The code does not seem to be consistent with the formula given in 3.3
if self.args.with_reid:
emb_dists = matching.embedding_distance(strack_pool, detections) / 2.0#计算特征的cost矩阵
raw_emb_dists = emb_dists.copy()
emb_dists[emb_dists > self.appearance_thresh] = 1.0
emb_dists[ious_dists_mask] = 1.0
dists = np.minimum(ious_dists, emb_dists)#使用矩阵中每个元素的最小值作为成本矩阵C的最终值
(1)the first question is Why should multiply 0.5 in formula 12 ?how 0.5 comes? (2)Another problem is that the code is different from Formula 12, which seems to divide the cosine distance matrix by 2 before comparing the distance (3)The last question is, won't taking the minimum loss effective information?
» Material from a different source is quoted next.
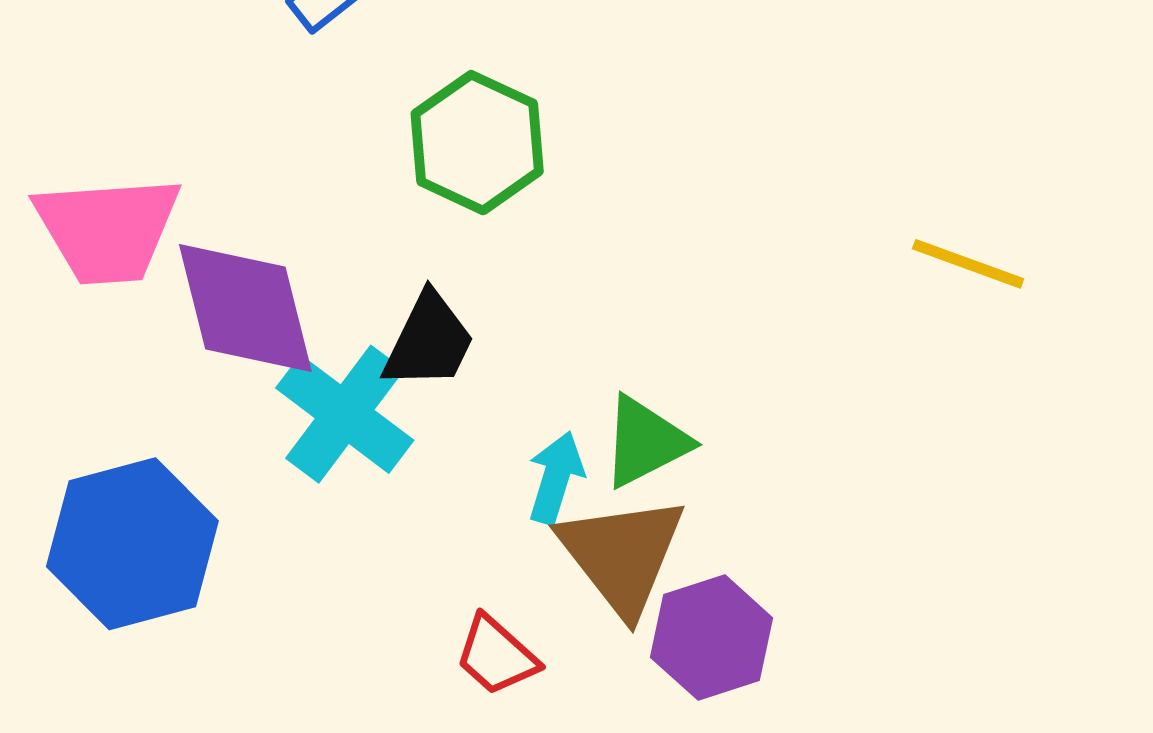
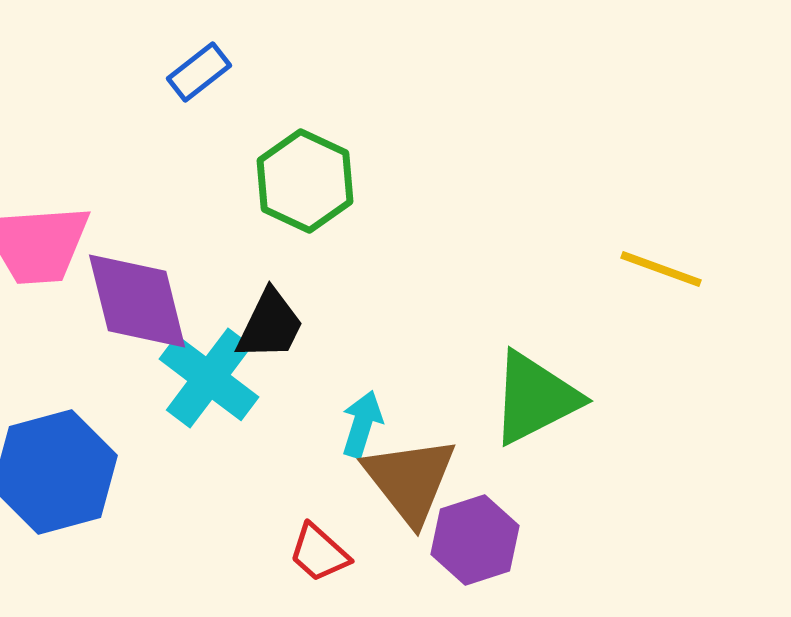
green triangle: (645, 442) -> (535, 398), moved, size x1.4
(1) 0.5 is because the cosine distance is in the range [0, 2] and the 1-IoU is in [0, 1]. (2) Yes, thank you. It is a typo in the paper and will be fixed in the next version. (3) I didn't understand your question, can you ask again in more detail?
@NirAharon thanks for responding to this, but I'm curious what you mean by
cosine distance is in the range [0, 2]
Cosine similarity is [0, 1] and cosine distance is 1 - cosine similarity so it stands to reason the cosine distance range is also [0, 1], or are you using some unique equation for cosine distance?